With your console still open, type the following:

$ ionic start firstProject blank --v2

Let's break down this command:

  1. ionic - This is how you access the Ionic CLI and issue to it certain commands. If you type "ionic" and hit enter, it will provide you with version information, along with available commands. Typing ionic -h will give you descriptions for each of the commands along with their arguments.
  2. start - This is the command you issue to the CLI for starting a new project. 
  3. firstProject - This is the path, and you can give it the name that's associated with your project. The Ionic CLI will create a folder with the name you issue the path, and place inside of it all of the necessary project folders and files.
  4. blank - This is optional. Ionic 2 allows you to choose from several different starter templates based on your project needs. The other 3 options are: tabs, sidemenu, and tutorial.
  5. --v2 - This flag designates that this Ionic project will be based on version 2. If left out, it will install an Ionic 1 project, which you don't want.

Once the above command has completed, type:

$ cd firstProject

You're now ready to serve your first Ionic 2 app!

Serving your Ionic 2 App

Run the following command inside of the firstProject folder:

$ ionic serve

This command will start a local development server that you can use to preview your app in the browser while developing and testing. It will automatically launch the project in your browser and it will look like this if all goes smooth:

The ionic serve command accepts another of options. To view them all, type ionic -h in the console. Below are the most notable options:

  • --port - This allows you to designate the dev port. When omitted, the default port is 8100.
  • --nolivereload - When you run ionic serve, livereload is enabled, which automatically reloads the browser when you save files. If you don't want this functionality for whatever reason, you can turn it off with this flag.
  • --browser - You can designate which browser to use (safari, firefox, or chrome).
  • -lab or -l - This is a great feature, as it allows you to view the app on simulated mobile platforms and screen sizes, simultaneously.
  • --platform - You can serve it with a specific platform build in mind (ios or android).

Exit out of ionic serve by hitting control-c and typing y for yes. Then run:

$ ionic serve -l

This will serve the app in lab mode. This will give you a much better idea of what the app will look like on different mobile devices.

The Ionic 2 Project Structure

Since you're familiar with Angular 2 already, the project structure will look quite familiar. There are some differences, however. 

> hooks
> node_modules
> plugins
> resources
> src
  > app

  > assets
  > pages
  > theme
> www

The bulk of your work is going to occur in the /src folder, which is why I revealed what's inside. As you can see, it's almost identical to your standard Angular 2 project structure.

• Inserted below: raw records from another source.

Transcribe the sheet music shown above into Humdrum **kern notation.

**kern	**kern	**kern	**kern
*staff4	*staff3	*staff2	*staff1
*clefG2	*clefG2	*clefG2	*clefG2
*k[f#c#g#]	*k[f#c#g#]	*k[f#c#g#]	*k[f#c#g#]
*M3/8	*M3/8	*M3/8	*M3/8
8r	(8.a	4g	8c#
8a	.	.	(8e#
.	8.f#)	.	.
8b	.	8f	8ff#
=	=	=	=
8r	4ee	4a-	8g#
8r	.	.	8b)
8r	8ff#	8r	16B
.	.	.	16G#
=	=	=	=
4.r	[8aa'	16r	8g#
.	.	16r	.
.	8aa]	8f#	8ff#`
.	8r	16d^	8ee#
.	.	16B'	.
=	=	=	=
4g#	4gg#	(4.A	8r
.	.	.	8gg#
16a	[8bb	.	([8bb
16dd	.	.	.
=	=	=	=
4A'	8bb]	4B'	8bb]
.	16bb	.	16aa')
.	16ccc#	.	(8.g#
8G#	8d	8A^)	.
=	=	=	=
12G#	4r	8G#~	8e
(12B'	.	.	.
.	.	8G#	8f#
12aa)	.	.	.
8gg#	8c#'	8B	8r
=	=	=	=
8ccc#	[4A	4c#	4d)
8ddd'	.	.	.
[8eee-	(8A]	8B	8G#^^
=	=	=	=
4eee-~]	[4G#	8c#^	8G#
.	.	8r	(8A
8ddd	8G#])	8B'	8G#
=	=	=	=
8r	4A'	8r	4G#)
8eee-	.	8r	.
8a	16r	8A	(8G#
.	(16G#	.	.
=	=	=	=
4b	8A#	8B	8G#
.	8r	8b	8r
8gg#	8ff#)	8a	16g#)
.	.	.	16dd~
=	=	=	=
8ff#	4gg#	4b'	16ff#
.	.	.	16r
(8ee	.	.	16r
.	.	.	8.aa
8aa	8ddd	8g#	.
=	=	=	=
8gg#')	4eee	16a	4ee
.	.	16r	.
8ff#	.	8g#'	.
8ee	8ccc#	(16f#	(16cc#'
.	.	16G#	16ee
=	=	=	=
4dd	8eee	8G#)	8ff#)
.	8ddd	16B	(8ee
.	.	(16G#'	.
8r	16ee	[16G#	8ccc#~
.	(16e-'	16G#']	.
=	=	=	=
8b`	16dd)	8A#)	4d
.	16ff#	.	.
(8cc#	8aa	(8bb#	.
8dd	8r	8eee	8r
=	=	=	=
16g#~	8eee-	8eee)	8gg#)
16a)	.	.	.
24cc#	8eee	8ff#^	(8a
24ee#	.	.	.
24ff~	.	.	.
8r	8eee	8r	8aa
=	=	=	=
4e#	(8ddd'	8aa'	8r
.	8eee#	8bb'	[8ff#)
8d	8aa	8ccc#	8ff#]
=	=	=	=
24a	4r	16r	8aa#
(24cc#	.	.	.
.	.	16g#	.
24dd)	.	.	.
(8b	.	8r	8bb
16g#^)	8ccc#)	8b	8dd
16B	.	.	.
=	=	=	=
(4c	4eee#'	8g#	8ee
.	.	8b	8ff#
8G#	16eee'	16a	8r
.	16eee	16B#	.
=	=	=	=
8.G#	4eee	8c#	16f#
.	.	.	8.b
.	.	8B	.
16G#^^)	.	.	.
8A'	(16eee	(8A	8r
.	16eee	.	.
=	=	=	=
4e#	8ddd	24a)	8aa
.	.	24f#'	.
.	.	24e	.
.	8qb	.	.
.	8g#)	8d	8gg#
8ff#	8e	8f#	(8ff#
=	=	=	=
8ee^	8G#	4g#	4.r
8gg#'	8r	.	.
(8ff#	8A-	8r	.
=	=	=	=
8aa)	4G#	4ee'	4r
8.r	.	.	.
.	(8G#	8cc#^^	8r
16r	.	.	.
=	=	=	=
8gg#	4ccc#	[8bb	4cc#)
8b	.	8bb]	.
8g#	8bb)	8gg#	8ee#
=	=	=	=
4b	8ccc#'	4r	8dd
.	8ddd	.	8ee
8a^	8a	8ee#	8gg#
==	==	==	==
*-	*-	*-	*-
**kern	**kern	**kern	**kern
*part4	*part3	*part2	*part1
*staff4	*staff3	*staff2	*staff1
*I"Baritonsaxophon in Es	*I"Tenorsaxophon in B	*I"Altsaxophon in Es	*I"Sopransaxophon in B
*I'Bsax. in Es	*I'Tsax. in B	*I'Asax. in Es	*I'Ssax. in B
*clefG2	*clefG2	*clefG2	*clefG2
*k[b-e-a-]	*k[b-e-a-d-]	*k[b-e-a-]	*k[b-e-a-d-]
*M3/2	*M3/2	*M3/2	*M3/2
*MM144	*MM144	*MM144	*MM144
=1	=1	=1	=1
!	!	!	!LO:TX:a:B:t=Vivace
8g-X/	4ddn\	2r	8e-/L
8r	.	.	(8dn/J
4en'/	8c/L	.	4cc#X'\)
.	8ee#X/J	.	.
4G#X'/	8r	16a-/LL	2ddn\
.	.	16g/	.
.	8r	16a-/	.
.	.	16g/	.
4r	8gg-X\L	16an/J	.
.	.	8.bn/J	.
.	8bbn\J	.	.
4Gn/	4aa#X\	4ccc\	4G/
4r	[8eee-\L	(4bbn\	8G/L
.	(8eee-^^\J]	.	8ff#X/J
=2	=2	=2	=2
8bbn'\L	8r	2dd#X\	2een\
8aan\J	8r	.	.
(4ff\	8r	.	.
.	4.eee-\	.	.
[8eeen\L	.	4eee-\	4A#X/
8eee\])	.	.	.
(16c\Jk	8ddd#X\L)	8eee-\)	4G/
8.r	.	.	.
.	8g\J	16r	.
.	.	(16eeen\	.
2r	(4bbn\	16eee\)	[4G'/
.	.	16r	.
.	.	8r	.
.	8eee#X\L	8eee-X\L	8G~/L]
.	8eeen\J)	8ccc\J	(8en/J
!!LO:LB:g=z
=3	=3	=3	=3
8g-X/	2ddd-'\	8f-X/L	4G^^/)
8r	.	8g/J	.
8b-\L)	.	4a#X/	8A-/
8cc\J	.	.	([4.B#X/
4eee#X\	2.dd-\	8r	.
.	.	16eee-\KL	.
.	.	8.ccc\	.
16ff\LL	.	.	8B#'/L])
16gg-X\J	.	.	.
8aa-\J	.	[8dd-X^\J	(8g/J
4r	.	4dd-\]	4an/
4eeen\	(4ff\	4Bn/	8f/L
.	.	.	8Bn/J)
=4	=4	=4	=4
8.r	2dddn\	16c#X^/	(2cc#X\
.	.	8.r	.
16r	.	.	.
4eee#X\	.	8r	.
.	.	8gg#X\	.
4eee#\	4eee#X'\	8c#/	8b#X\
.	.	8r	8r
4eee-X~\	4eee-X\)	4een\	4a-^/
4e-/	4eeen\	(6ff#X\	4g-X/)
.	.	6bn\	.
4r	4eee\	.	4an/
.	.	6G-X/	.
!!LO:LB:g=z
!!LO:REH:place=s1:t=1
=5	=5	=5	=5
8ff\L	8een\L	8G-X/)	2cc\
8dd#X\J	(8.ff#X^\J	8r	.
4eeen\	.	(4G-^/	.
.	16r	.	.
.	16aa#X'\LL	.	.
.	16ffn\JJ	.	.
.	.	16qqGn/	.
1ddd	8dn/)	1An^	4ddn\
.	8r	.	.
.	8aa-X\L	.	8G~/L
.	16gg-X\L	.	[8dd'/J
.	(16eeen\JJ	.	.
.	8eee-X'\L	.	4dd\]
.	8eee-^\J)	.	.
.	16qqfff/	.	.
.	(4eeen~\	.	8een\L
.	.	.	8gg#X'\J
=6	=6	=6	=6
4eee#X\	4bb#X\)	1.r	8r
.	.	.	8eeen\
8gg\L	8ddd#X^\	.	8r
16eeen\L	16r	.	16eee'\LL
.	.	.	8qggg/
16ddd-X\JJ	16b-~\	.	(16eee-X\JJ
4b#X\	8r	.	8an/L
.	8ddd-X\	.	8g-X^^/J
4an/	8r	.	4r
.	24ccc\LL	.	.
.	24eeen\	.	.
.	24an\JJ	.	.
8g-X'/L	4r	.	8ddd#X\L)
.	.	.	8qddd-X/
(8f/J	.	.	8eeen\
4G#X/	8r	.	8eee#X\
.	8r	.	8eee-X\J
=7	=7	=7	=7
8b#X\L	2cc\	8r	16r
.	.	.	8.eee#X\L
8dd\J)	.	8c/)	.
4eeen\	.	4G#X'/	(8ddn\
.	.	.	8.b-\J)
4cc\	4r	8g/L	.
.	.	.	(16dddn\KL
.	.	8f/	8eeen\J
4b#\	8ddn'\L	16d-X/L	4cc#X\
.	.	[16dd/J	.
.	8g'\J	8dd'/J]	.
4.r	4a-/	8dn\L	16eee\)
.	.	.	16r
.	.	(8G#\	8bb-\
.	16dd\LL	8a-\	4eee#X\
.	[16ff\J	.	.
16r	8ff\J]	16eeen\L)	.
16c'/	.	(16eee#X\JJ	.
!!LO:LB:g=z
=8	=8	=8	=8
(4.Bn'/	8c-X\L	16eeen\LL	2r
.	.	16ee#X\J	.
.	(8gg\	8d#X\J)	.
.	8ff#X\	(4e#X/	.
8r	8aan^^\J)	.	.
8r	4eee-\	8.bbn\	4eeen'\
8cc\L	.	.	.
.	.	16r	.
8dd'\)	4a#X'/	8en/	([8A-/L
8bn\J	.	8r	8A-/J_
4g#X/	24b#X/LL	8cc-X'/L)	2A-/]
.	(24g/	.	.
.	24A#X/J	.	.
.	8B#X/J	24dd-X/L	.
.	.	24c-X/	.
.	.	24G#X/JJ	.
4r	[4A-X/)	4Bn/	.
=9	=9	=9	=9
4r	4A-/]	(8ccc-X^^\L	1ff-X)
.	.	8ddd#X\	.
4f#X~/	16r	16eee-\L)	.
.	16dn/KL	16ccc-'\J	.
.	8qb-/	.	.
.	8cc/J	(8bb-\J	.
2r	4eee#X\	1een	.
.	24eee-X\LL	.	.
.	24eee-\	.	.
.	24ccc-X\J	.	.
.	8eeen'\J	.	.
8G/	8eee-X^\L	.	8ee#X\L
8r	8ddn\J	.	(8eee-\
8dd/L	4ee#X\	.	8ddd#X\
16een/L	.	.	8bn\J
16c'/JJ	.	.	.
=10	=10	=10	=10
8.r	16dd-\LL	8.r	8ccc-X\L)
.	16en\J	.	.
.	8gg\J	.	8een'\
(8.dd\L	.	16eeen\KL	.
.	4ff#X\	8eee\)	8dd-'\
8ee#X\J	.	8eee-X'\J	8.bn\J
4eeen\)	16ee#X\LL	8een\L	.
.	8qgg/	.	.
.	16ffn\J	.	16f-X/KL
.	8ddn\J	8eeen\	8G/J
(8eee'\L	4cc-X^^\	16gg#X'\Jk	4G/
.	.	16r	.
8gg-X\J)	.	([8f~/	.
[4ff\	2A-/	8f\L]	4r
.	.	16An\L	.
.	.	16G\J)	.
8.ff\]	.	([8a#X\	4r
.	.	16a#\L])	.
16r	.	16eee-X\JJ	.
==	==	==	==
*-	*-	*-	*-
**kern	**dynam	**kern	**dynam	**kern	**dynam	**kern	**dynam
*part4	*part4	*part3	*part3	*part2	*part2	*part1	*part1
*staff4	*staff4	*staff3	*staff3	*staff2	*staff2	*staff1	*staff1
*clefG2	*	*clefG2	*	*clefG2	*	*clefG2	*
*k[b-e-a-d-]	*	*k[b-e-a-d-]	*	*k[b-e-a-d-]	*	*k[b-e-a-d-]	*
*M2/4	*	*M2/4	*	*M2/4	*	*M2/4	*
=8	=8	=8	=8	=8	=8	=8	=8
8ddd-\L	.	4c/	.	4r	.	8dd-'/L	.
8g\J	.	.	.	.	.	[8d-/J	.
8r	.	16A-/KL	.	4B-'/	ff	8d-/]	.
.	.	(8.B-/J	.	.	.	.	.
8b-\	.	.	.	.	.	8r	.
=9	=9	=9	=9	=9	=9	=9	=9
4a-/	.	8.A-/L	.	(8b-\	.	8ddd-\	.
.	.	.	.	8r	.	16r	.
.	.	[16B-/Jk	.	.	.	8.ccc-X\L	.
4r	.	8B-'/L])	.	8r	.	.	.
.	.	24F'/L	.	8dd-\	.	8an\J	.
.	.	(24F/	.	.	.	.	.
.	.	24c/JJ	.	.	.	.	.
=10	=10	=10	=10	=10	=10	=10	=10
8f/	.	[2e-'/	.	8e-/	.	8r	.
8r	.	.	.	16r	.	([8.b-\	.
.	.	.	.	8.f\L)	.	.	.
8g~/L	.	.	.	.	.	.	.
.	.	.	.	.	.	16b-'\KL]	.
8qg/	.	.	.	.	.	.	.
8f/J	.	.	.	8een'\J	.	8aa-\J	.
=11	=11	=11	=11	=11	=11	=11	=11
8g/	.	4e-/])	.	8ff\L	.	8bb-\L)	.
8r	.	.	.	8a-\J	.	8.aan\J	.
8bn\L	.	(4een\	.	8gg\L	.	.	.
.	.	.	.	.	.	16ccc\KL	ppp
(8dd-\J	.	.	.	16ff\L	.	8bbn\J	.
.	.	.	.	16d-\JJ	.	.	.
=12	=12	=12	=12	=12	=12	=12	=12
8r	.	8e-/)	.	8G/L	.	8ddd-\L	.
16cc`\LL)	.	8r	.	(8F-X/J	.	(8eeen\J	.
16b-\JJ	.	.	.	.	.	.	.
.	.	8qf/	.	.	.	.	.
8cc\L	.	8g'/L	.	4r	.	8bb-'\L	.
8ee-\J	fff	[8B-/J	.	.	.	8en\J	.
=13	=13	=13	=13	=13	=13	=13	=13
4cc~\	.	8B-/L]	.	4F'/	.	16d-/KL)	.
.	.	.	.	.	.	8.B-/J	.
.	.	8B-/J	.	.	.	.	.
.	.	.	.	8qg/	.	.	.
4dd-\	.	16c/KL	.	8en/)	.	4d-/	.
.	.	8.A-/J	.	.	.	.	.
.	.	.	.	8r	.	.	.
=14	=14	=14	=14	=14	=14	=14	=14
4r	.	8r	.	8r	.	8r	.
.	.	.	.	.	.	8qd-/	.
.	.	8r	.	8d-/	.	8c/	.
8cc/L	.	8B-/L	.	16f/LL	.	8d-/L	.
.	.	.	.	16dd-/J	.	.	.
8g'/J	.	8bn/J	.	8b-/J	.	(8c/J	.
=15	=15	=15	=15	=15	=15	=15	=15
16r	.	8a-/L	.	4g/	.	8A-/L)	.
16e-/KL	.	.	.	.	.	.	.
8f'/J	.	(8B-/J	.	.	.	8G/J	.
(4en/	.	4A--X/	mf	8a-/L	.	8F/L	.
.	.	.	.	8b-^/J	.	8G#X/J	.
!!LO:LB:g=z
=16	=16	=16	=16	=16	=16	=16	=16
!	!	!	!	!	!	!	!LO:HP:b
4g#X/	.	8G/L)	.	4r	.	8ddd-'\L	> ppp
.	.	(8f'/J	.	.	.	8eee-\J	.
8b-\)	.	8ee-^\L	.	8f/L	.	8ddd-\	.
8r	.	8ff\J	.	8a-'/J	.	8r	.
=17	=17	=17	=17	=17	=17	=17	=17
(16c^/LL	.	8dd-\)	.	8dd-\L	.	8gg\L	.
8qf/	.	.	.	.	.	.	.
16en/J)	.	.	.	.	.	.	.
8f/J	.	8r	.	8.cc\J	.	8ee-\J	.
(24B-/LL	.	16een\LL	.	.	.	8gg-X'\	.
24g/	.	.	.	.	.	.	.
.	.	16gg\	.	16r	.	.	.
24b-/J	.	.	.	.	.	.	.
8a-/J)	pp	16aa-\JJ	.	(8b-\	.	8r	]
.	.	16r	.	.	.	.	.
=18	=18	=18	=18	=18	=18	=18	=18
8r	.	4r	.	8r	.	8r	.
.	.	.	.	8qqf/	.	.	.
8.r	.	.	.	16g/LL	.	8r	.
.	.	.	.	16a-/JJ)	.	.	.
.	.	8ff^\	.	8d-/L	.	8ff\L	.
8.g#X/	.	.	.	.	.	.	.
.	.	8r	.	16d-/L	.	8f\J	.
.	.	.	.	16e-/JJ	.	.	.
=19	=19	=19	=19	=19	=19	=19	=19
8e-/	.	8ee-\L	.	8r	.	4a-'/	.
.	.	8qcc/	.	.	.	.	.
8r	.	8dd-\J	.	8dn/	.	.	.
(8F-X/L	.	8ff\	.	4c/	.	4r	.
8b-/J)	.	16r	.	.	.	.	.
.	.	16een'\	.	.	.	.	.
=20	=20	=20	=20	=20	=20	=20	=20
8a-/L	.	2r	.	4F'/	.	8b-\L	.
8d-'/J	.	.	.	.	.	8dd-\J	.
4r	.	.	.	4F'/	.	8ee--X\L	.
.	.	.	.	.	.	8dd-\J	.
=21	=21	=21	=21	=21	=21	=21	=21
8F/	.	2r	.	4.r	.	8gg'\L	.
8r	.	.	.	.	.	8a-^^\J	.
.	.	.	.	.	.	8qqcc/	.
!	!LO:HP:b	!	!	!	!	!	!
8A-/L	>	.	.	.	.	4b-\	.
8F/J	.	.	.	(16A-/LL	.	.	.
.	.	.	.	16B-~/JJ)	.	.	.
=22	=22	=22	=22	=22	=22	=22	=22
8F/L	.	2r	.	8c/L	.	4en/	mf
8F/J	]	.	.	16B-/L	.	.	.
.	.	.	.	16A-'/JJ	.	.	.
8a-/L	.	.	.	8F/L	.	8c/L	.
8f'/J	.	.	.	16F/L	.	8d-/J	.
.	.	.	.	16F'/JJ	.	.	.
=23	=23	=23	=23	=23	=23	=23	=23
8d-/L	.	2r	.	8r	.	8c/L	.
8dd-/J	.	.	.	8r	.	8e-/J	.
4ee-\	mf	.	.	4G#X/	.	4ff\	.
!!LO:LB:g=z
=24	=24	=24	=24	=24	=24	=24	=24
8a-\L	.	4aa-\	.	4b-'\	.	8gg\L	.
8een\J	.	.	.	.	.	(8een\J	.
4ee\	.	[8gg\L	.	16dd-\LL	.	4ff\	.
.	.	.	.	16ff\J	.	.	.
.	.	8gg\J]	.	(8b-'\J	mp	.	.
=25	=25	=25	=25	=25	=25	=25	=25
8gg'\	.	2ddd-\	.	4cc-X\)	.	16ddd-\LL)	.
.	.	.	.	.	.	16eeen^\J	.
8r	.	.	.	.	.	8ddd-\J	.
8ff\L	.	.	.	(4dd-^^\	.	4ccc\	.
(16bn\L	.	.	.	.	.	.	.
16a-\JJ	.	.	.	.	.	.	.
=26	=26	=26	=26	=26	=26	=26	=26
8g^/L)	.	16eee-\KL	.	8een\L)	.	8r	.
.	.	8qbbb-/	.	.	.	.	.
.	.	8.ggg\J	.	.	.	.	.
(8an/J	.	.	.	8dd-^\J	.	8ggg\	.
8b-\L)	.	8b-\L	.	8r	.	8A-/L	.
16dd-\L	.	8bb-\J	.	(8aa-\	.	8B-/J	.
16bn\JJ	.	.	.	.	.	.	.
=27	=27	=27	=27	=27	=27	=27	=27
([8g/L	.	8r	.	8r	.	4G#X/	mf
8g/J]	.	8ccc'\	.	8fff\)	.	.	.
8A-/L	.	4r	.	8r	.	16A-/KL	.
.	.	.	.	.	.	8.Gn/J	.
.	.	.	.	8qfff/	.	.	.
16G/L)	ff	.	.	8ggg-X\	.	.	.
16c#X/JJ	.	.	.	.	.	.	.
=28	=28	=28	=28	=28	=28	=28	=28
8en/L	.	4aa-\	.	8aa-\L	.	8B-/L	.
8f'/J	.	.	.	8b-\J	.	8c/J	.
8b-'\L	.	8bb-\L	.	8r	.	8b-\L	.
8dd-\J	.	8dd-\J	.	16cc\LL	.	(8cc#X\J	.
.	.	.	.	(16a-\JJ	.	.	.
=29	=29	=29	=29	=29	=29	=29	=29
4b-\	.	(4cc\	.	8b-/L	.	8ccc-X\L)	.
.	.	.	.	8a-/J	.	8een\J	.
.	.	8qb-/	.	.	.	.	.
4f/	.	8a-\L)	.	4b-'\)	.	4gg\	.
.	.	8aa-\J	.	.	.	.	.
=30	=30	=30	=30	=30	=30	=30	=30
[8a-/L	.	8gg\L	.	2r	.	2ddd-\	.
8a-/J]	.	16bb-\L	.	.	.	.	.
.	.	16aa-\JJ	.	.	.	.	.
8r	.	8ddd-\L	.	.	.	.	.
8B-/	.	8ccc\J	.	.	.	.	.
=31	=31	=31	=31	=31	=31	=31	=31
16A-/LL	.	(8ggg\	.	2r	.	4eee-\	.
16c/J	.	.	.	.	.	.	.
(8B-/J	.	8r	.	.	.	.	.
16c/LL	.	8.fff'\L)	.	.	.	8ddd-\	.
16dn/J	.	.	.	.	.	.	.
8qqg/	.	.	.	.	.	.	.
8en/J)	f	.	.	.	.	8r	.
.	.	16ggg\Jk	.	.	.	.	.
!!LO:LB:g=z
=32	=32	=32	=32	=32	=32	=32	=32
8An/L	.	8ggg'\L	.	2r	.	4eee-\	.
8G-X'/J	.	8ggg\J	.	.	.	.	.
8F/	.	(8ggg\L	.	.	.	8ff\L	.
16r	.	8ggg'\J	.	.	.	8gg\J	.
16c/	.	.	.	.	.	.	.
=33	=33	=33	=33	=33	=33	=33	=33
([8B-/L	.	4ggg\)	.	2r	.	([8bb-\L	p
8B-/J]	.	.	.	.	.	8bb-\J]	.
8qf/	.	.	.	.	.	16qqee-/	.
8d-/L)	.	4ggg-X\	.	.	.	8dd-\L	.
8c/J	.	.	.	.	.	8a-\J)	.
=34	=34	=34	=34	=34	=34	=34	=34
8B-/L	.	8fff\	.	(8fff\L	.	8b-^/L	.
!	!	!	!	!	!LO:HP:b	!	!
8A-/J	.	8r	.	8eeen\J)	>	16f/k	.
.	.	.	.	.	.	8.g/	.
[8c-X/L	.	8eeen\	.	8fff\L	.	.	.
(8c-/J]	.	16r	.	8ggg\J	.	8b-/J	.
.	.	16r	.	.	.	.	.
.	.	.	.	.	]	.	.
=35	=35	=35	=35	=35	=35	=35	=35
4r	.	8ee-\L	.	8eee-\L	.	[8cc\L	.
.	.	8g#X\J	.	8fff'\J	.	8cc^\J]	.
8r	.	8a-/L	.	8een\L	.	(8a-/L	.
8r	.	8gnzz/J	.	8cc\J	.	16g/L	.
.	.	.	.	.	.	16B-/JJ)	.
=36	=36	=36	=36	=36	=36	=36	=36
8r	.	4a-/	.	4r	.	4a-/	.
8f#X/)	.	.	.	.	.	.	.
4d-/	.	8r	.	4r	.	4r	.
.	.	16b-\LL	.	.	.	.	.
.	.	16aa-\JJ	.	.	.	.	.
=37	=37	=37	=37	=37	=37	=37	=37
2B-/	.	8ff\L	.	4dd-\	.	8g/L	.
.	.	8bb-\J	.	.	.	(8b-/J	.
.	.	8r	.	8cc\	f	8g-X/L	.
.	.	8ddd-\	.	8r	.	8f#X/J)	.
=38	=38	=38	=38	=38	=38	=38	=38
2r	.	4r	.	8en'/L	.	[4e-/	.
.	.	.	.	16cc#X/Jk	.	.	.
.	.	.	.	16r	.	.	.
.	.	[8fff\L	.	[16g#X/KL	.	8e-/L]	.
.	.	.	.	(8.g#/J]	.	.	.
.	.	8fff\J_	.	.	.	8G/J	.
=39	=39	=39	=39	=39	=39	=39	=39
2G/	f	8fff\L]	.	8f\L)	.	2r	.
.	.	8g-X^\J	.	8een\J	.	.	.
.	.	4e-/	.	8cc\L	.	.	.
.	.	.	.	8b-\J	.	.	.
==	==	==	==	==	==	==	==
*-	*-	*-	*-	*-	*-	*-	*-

The only differences here, lies in the fact that we have a pages, assets, and themes folder. Again, nothing especial here; it's just a different organizational structure.

Also, you will note that instead of a CSS file, we have a SASS (scss) file. That's because, by default, sass is used when the Ionic CLI generates a new project. This is a small bonus!

Final Thoughts

After installation, you can see it's fairly straight forward to create a new project with the Ionic CLI. In the next lesson, we're going to take an in-depth look at Ionic Components.